**Reading passage**
++++++++++
This is strikingly exemplified in the
avidity with which animals in a wild state seek the salt-pans of
Africa and America, and in the difficulties they will encounter to
reach them: this cannot arise from accident or caprice, but from a
powerful instinct, which, beyond control, compels them to seek, at all
risks, that which is salubrious. To those who are anxious to gain
further information upon this curious subject, I would recommend the
perusal of a work entitled "_Thoughts on the Laws relating to Salt_,"
by Samuel Parkes, Esq., and a small volume by my late lamented friend
Sir Thomas Bernard, on the "_Case of the Salt Duties, with Proofs and
Illustrations_." We are all sensible of the effect of salt on the
human body; we know how unpalatable fresh meat and vegetables are
without it. During the course of my professional practice, I have had
frequent opportunities of witnessing the evils which have attended an
abstinance from salt. In my examination before a committee of the
House of Commons in 1818, appointed for the purpose of inquiring into
the laws respecting the salt duties, I stated, from my own experience,
the bad effects of a diet of unsalted fish, and the injury which the
poorer classes, in many districts, sustained in their health from an
inability to procure this essential condiment. I had some years ago a
gentleman of rank and fortune under my care, for a deranged state of
the digestive organs, accompanied with extreme emaciation.
++++++++++
Collected data:
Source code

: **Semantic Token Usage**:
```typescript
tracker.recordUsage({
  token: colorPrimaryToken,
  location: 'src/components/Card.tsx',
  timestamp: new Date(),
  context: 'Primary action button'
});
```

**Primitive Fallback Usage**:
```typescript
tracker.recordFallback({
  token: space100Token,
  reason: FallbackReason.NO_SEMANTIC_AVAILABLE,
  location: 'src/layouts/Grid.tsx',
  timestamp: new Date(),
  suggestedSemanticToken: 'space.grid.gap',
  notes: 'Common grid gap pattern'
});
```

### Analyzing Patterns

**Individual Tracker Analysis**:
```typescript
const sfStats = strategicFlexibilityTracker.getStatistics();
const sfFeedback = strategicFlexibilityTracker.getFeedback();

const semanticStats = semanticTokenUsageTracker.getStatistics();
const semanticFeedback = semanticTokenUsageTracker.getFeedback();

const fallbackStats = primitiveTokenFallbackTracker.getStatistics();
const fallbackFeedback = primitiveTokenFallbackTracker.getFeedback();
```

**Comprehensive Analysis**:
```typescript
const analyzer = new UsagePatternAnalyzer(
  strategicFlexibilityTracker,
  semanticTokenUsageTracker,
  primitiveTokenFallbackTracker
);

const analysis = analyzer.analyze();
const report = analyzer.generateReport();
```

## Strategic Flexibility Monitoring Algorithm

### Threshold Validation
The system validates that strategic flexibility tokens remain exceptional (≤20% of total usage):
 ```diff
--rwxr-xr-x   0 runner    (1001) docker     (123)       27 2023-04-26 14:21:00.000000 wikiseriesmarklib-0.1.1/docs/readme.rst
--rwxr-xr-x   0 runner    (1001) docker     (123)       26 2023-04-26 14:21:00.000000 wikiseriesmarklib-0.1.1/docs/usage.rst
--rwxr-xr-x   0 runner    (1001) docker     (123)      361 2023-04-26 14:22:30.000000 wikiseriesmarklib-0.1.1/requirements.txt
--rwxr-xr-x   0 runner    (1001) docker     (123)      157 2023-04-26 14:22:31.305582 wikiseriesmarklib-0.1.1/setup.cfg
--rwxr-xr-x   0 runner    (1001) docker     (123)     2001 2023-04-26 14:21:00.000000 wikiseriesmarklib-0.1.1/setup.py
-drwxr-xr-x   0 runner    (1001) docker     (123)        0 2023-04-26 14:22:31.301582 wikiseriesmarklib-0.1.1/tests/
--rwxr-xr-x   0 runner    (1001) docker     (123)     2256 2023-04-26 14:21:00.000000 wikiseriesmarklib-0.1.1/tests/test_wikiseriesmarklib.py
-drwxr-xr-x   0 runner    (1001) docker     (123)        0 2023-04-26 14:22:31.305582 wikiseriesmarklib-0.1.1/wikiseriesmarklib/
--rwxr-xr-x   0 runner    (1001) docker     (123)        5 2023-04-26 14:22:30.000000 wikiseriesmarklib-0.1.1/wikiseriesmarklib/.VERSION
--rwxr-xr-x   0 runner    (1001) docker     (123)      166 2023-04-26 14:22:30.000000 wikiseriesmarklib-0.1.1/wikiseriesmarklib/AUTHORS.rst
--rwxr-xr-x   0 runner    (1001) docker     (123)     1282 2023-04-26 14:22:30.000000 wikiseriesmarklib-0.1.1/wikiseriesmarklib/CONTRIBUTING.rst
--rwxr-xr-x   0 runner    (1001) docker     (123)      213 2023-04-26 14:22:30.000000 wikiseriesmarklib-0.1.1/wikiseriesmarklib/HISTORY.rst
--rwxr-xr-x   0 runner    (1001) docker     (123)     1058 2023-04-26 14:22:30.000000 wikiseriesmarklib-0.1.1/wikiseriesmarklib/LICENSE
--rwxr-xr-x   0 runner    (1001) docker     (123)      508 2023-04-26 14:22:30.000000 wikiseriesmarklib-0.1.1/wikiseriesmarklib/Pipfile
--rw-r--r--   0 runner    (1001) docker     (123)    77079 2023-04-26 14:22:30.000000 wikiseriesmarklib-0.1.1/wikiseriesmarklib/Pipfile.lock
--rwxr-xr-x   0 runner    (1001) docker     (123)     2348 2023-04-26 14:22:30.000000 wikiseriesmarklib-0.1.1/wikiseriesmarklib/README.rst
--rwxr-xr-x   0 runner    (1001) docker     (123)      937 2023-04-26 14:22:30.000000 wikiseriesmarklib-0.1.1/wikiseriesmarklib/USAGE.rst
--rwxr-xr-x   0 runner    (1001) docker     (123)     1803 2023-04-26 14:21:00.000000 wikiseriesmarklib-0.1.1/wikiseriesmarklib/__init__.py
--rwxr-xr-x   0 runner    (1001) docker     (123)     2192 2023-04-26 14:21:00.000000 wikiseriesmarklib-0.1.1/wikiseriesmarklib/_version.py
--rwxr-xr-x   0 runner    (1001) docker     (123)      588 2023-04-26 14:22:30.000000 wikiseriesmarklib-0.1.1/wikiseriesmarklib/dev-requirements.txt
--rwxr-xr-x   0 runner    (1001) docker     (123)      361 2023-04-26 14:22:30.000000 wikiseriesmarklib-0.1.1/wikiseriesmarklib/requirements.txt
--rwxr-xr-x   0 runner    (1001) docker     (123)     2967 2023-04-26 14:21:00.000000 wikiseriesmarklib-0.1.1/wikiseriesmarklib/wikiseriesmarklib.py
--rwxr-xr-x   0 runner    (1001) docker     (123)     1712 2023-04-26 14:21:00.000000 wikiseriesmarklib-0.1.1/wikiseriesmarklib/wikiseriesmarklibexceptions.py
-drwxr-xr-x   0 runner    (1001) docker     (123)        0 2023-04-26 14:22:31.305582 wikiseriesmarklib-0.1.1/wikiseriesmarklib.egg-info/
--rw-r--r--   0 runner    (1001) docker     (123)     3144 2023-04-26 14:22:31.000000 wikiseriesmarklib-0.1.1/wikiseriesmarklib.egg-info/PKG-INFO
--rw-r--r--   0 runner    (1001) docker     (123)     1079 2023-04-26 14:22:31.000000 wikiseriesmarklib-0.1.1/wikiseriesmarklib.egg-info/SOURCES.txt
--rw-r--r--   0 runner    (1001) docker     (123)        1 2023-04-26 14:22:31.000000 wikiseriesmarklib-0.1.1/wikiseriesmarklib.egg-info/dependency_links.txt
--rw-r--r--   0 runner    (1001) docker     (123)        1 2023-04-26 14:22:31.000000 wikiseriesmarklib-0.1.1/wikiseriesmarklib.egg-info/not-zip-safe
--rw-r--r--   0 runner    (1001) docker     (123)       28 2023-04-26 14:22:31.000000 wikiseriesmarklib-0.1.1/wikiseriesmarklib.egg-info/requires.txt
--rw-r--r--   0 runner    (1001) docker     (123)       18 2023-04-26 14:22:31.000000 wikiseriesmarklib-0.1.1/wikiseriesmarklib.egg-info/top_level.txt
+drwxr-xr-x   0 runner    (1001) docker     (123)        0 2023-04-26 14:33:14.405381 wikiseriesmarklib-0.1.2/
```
++++++++++
**Problem details**
Transcribe the whole passage on salt and health, word for word.

**Response box**
This is strikingly exemplified in the
avidity with which animals in a wild state seek the salt-pans of
Africa and America, and in the difficulties they will encounter to
reach them: this cannot arise from accident or caprice, but from a
powerful instinct, which, beyond control, compels them to seek, at all
risks, that which is salubrious. To those who are anxious to gain
further information upon this curious subject, I would recommend the
perusal of a work entitled "_Thoughts on the Laws relating to Salt_,"
by Samuel Parkes, Esq., and a small volume by my late lamented friend
Sir Thomas Bernard, on the "_Case of the Salt Duties, with Proofs and
Illustrations_." We are all sensible of the effect of salt on the
human body; we know how unpalatable fresh meat and vegetables are
without it. During the course of my professional practice, I have had
frequent opportunities of witnessing the evils which have attended an
abstinance from salt. In my examination before a committee of the
House of Commons in 1818, appointed for the purpose of inquiring into
the laws respecting the salt duties, I stated, from my own experience,
the bad effects of a diet of unsalted fish, and the injury which the
poorer classes, in many districts, sustained in their health from an
inability to procure this essential condiment. I had some years ago a
gentleman of rank and fortune under my care, for a deranged state of
the digestive organs, accompanied with extreme emaciation.